Johnny, the kitchen sink has been clogged for days, some utensil probably fell down there. And the Drano won’t work but smells dangerous, and the crusty dishes have piled up
waiting for the plumber I still haven’t called. This is the everyday we spoke of. It’s winter again: the sky’s a deep, headstrong blue, and the sunlight pours through
the open living-room windows because the heat’s on too high in here and I can’t turn it off. For weeks now, driving, or dropping a bag of groceries in the street, the bag breaking,
I’ve been thinking: This is what the living do. And yesterday, hurrying along those wobbly bricks in the Cambridge sidewalk, spilling my coffee down my wrist and sleeve,
I thought it again, and again later, when buying a hairbrush: This is it. Parking. Slamming the car door shut in the cold. What you called that yearning.

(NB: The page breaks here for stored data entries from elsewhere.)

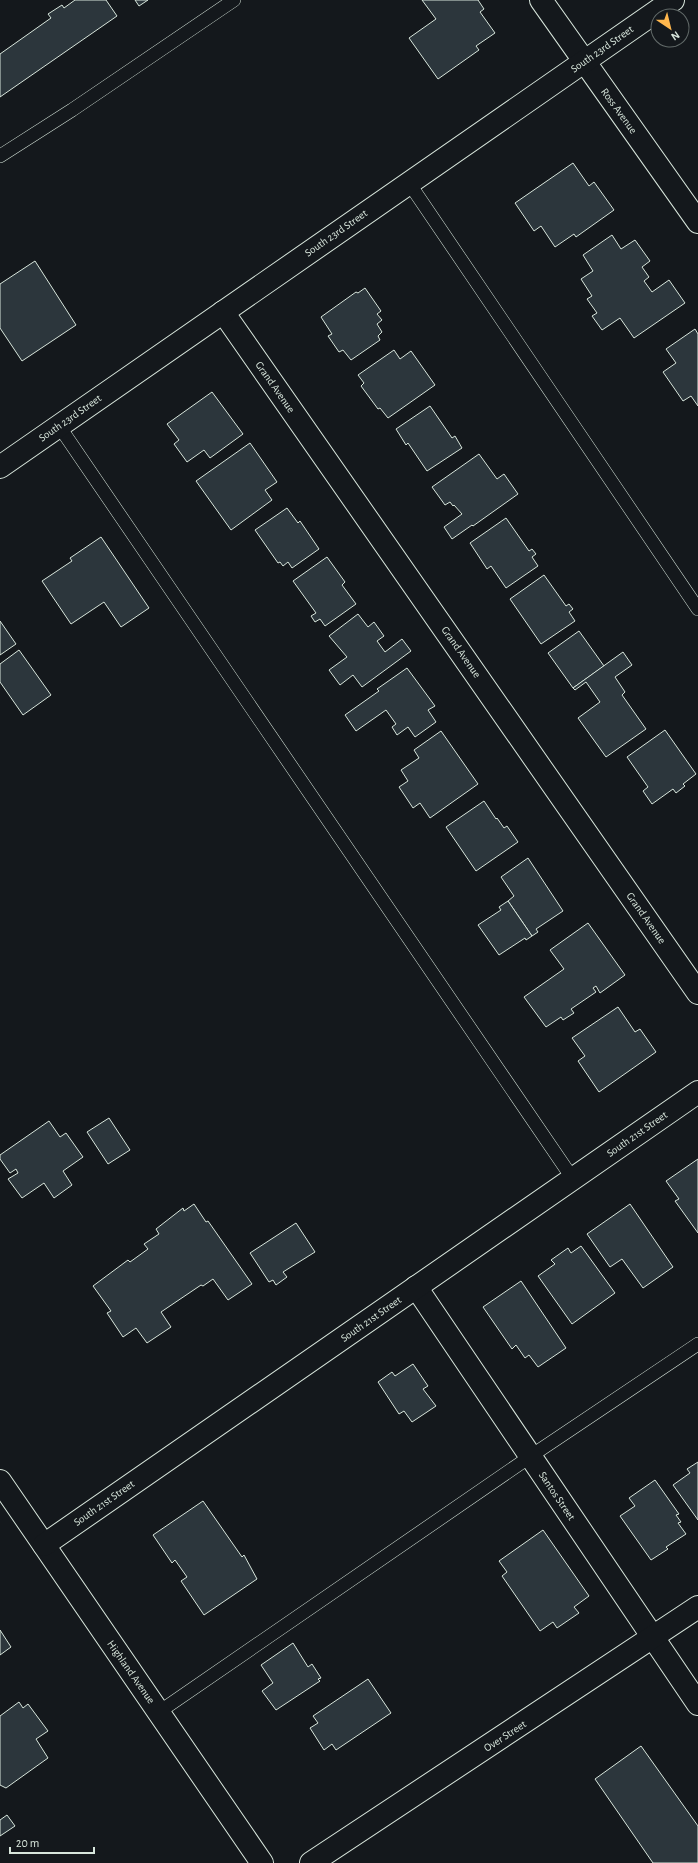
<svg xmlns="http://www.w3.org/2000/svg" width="698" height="1863" viewBox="0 0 698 1863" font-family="'Alegreya Sans',sans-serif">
<rect width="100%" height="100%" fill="#14181c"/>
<!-- building -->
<g fill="#2c363c" stroke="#d8e6dc">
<polygon points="75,0 106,0 117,16 0,97 0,54 51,18 48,14 62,5 64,8"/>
<polygon points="135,0 148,0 139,6"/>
<polygon points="422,0 478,0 484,9 480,12 495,33 476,46 479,50 438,79 409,38 436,19"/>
<polygon points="573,163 589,186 594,182 614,210 576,237 574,234 555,247 541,226 534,231 515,203"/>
<polygon points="612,235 621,249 635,240 650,261 642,267 649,277 644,281 652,292 669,280 685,303 634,338 620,318 602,330 592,316 597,313 587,299 592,296 581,279 593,271 583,255"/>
<polygon points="35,261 76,325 22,361 0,328 0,284"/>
<polygon points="365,288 381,311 377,314 382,320 377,324 382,332 378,336 380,340 351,360 343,350 339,352 328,336 332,334 321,317 356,292 358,293"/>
<polygon points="695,329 698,334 698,406 691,396 683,401 663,372 676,363 666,349"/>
<polygon points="394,350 400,359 411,351 435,385 388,418 380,408 378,409 361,386 364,383 358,375"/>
<polygon points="212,392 243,434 210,458 204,450 187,462 174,444 179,440 167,424"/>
<polygon points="430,406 452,438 455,436 462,448 427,471 408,443 406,445 396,429"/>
<polygon points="250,443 277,482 265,490 272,500 231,530 196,481"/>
<polygon points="479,454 497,479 504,474 518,494 473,526 472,525 452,539 444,527 462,514 454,505 453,506 450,502 445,505 432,487"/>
<polygon points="287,508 298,523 300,521 319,549 292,568 288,562 283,566 280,562 278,563 255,530"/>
<polygon points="506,518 529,551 532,549 536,554 532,557 538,566 506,588 491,566 487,569 470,543"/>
<polygon points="101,537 149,608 121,627 104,602 71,624 42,581 72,561 70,558"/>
<polygon points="327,557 345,582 342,585 356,604 325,626 320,619 315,622 311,616 316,613 293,581"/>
<polygon points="544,575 566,606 569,604 573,609 569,612 575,621 541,644 510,599"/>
<polygon points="358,614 368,627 374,622 384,636 377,641 385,652 402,639 411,651 362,687 353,675 340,685 329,670 347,657 329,636"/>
<polygon points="0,621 16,644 0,655"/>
<polygon points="579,631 604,666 573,688 548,653"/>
<polygon points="19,650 51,695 23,715 0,682 0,664"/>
<polygon points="623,652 632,665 615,677 625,692 622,695 646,729 606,757 578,718 600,702 586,682 575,690 573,688"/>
<polygon points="407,668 435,706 428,710 436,722 415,737 408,727 397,735 392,727 396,724 386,710 356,731 345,715 379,691 377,689"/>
<polygon points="665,730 696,774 683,784 685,786 676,793 673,789 652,804 643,791 648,787 627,757"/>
<polygon points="441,731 478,784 430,818 420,803 413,808 399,787 408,781 401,770 419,758 414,750"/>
<polygon points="484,801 496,819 497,818 504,828 507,826 518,842 476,871 446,827"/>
<polygon points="528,858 563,911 536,929 538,932 532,936 508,901 514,896 501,877"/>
<polygon points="508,901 532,936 526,940 525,938 499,955 478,925 501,910 499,907"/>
<polygon points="588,923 625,975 600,993 596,986 593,988 596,992 571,1009 574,1013 563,1020 561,1017 546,1027 524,997 564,969 550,950"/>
<polygon points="618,1007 635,1032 640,1029 656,1052 599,1092 578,1061 585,1056 572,1038"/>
<polygon points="109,1118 130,1150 108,1164 87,1132"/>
<polygon points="49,1121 60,1137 66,1133 83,1157 63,1171 72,1185 54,1198 44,1183 22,1198 8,1179 18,1173 16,1169 10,1173 0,1159 0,1155"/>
<polygon points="698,1159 698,1233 675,1201 679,1199 666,1181"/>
<polygon points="194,1204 206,1222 208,1221 252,1284 228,1300 213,1279 203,1286 201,1285 161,1312 171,1327 147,1343 136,1328 123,1337 107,1313 111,1311 93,1286 128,1260 130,1262 148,1249 144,1244 159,1234 156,1229 183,1208 184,1211"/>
<polygon points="630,1204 673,1267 643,1288 622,1259 610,1267 587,1234"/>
<polygon points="296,1223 315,1252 283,1272 287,1277 276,1285 273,1280 269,1282 250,1253"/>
<polygon points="581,1246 615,1293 572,1324 538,1276 555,1264 551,1260 568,1248 571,1253"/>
<polygon points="521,1281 566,1348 538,1367 529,1355 525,1358 516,1345 512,1349 483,1307"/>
<polygon points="413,1364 428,1386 423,1389 436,1406 412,1422 404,1411 399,1414 378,1382 392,1372 395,1376"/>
<polygon points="698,1462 698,1520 673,1485 690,1473 687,1469"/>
<polygon points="655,1480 679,1514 676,1515 681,1522 678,1523 686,1534 666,1547 668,1549 651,1560 620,1516 635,1506 629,1498"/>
<polygon points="203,1501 242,1557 244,1555 257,1579 204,1615 181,1581 187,1577 175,1560 172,1563 153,1535"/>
<polygon points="543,1530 589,1596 574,1607 579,1613 557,1628 553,1622 540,1631 502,1576 507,1572 499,1561"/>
<polygon points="0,1630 11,1647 0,1655"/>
<polygon points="293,1643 308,1667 312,1664 321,1678 318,1679 320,1681 276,1710 262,1691 273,1683 261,1665"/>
<polygon points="368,1679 391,1713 336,1750 332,1744 324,1750 310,1728 318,1723 313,1716"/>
<polygon points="19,1702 23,1708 28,1704 48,1731 36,1739 48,1758 6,1788 0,1785 0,1716"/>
<polygon points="641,1746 698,1826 698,1863 653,1863 595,1779"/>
<polygon points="7,1815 15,1826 0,1836 0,1820"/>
</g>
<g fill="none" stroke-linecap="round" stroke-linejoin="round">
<!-- lane casing -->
<g stroke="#d8e6dc" stroke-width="14">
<g id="lane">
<polyline points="0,156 72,110 234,0"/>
<polyline points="409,183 698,609"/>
<polyline points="59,426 573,1179"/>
<polyline points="159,1712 531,1456 698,1344"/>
</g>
</g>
<!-- street casing -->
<g stroke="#d8e6dc" stroke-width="24">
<g id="street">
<polyline points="541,0 698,222"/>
<polyline points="223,312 698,993"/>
<polyline points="416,1287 698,1704"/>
<polyline points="0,1481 262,1863"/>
<polyline points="44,1545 698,1092"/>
<polyline points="311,1863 698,1607"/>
</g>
</g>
<!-- secondary casing -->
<g stroke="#d8e6dc" stroke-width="24">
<polyline id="secondary" points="0,467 673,0"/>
</g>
<!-- lane -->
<use href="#lane" stroke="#14181c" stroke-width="13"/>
<!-- street -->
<use href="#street" stroke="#14181c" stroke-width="22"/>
<!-- secondary -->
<use href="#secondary" stroke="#14181c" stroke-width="22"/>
</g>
<g text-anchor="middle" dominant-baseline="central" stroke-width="3" stroke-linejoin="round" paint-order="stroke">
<!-- street labels -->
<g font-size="11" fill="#d8e6dc" stroke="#14181c">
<text transform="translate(602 49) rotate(-35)">South 23rd Street</text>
<text transform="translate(619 111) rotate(54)">Ross Avenue</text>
<text transform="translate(336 233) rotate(-35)">South 23rd Street</text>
<text transform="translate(275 387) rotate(55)">Grand Avenue</text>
<text transform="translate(70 418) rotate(-35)">South 23rd Street</text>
<text transform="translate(461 652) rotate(55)">Grand Avenue</text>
<text transform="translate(646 918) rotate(55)">Grand Avenue</text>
<text transform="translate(637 1134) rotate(-35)">South 21st Street</text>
<text transform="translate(371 1319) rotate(-35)">South 21st Street</text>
<text transform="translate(557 1496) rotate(56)">Santos Street</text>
<text transform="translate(104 1503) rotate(-35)">South 21st Street</text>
<text transform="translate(131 1672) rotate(55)">Highland Avenue</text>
<text transform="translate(505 1736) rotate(-33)">Over Street</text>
</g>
</g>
<!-- north arrow -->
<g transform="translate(670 28) rotate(145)"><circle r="19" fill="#14181c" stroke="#626a69"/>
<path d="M0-3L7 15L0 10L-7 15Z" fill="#ffb74d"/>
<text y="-6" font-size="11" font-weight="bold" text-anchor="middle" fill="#d8e6dc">N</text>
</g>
<!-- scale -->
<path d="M10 1847v6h84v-6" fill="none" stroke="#d8e6dc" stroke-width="2"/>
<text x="16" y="1847" font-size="12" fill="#d8e6dc" stroke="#14181c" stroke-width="3" paint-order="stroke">20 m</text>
</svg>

What you finally gave up. We want the spring to come and the winter to pass. We want whoever to call or not call, a letter, a kiss–we want more and more and then more of it.
But there are moments, walking, when I catch a glimpse of myself in the window glass, say, the window of the corner video store, and I’m gripped by a cherishing so deep
for my own blowing hair, chapped face, and unbuttoned coat that I’m speechless: I am living. I remember you.
I read this poem yesterday, and I haven’t been able to stop thinking about it.
I don’t know if a poem has ever explained so well the contradiction between “that yearning”–that part of you that wants and wants and wants–and reality. That yearning is always there: “We want the spring to come and the winter to pass. We want / whoever to call or not call, a letter, a kiss–we want more and more and then more of it.” I don’t think that part of you ever dies, because it’s what propels you forward. But that’s not “what the living do.” What the living do is leave crusty dishes and forget or refuse to call the plumber, drop a bag of groceries on the street and watch the bag break, spill coffee down their sleeves. What the living do is live imperfect lives, each day.
“This is what the living do.”
The speaker addresses this poem to Johnny, who did the opposite. He stopped parking the car and slamming the car door shut in the cold; he stopped living. The speaker says this is “What you finally gave up.” He gave up all of the small, meaningless tasks we have to do every day.
But he also gave up on the small moments of clarity we sometimes have. The speaker says: “But there are moments, walking, when I catch a glimpse of myself in the window glass, / say, the window of the corner video store, and I’m gripped by a cherishing so deep / for my own blowing hair, chapped face, and unbuttoned coat that I’m speechless: / I am living. I remember you.”
The speaker continues on despite her hurt and loss and longing, and she finds “a cherishing so deep” for the reality of her chapped life. Because, “This is it.” This is life. What the living must do is what the speaker finally does: she finds a way to appreciate her life. She doesn’t give up.